- [Instructions to follow]:
What follows is a set of records; repeat them exactly, without the pictures.

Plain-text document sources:
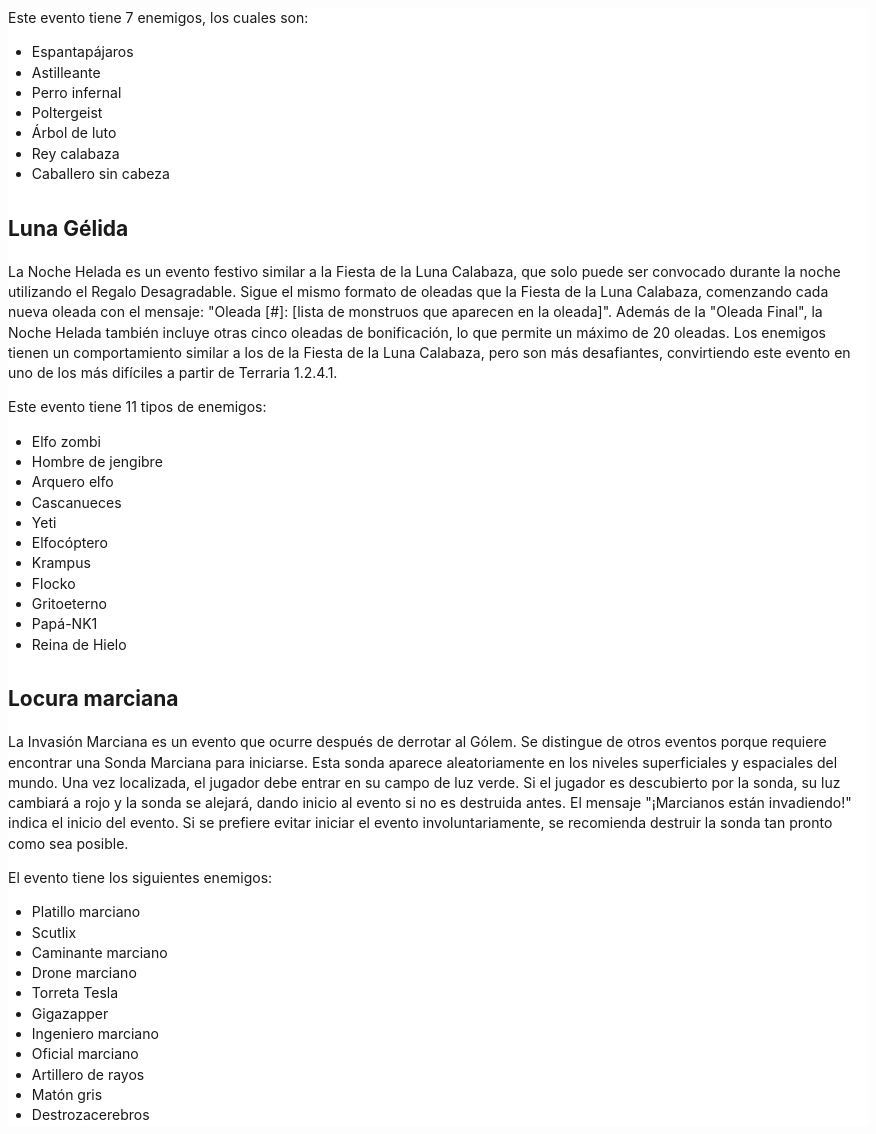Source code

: Este evento tiene 7 enemigos, los cuales son:

- Espantapájaros
- Astilleante
- Perro infernal
- Poltergeist
- Árbol de luto
- Rey calabaza
- Caballero sin cabeza

## Luna Gélida

La Noche Helada es un evento festivo similar a la Fiesta de la Luna Calabaza, que solo puede ser convocado durante la noche utilizando el Regalo Desagradable. Sigue el mismo formato de oleadas que la Fiesta de la Luna Calabaza, comenzando cada nueva oleada con el mensaje: "Oleada [#]: [lista de monstruos que aparecen en la oleada]". Además de la "Oleada Final", la Noche Helada también incluye otras cinco oleadas de bonificación, lo que permite un máximo de 20 oleadas. Los enemigos tienen un comportamiento similar a los de la Fiesta de la Luna Calabaza, pero son más desafiantes, convirtiendo este evento en uno de los más difíciles a partir de Terraria 1.2.4.1.

Este evento tiene 11 tipos de enemigos:

- Elfo zombi
- Hombre de jengibre
- Arquero elfo
- Cascanueces
- Yeti
- Elfocóptero
- Krampus
- Flocko
- Gritoeterno
- Papá-NK1
- Reina de Hielo

## Locura marciana

La Invasión Marciana es un evento que ocurre después de derrotar al Gólem. Se distingue de otros eventos porque requiere encontrar una Sonda Marciana para iniciarse. Esta sonda aparece aleatoriamente en los niveles superficiales y espaciales del mundo. Una vez localizada, el jugador debe entrar en su campo de luz verde. Si el jugador es descubierto por la sonda, su luz cambiará a rojo y la sonda se alejará, dando inicio al evento si no es destruida antes. El mensaje "¡Marcianos están invadiendo!" indica el inicio del evento. Si se prefiere evitar iniciar el evento involuntariamente, se recomienda destruir la sonda tan pronto como sea posible.

El evento tiene los siguientes enemigos:

- Platillo marciano
- Scutlix
- Caminante marciano
- Drone marciano
- Torreta Tesla
- Gigazapper
- Ingeniero marciano
- Oficial marciano
- Artillero de rayos
- Matón gris
- Destrozacerebros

- [Problem solution]:
Source code

: Este evento tiene 7 enemigos, los cuales son:

- Espantapájaros
- Astilleante
- Perro infernal
- Poltergeist
- Árbol de luto
- Rey calabaza
- Caballero sin cabeza

## Luna Gélida

La Noche Helada es un evento festivo similar a la Fiesta de la Luna Calabaza, que solo puede ser convocado durante la noche utilizando el Regalo Desagradable. Sigue el mismo formato de oleadas que la Fiesta de la Luna Calabaza, comenzando cada nueva oleada con el mensaje: "Oleada [#]: [lista de monstruos que aparecen en la oleada]". Además de la "Oleada Final", la Noche Helada también incluye otras cinco oleadas de bonificación, lo que permite un máximo de 20 oleadas. Los enemigos tienen un comportamiento similar a los de la Fiesta de la Luna Calabaza, pero son más desafiantes, convirtiendo este evento en uno de los más difíciles a partir de Terraria 1.2.4.1.

Este evento tiene 11 tipos de enemigos:

- Elfo zombi
- Hombre de jengibre
- Arquero elfo
- Cascanueces
- Yeti
- Elfocóptero
- Krampus
- Flocko
- Gritoeterno
- Papá-NK1
- Reina de Hielo

## Locura marciana

La Invasión Marciana es un evento que ocurre después de derrotar al Gólem. Se distingue de otros eventos porque requiere encontrar una Sonda Marciana para iniciarse. Esta sonda aparece aleatoriamente en los niveles superficiales y espaciales del mundo. Una vez localizada, el jugador debe entrar en su campo de luz verde. Si el jugador es descubierto por la sonda, su luz cambiará a rojo y la sonda se alejará, dando inicio al evento si no es destruida antes. El mensaje "¡Marcianos están invadiendo!" indica el inicio del evento. Si se prefiere evitar iniciar el evento involuntariamente, se recomienda destruir la sonda tan pronto como sea posible.

El evento tiene los siguientes enemigos:

- Platillo marciano
- Scutlix
- Caminante marciano
- Drone marciano
- Torreta Tesla
- Gigazapper
- Ingeniero marciano
- Oficial marciano
- Artillero de rayos
- Matón gris
- Destrozacerebros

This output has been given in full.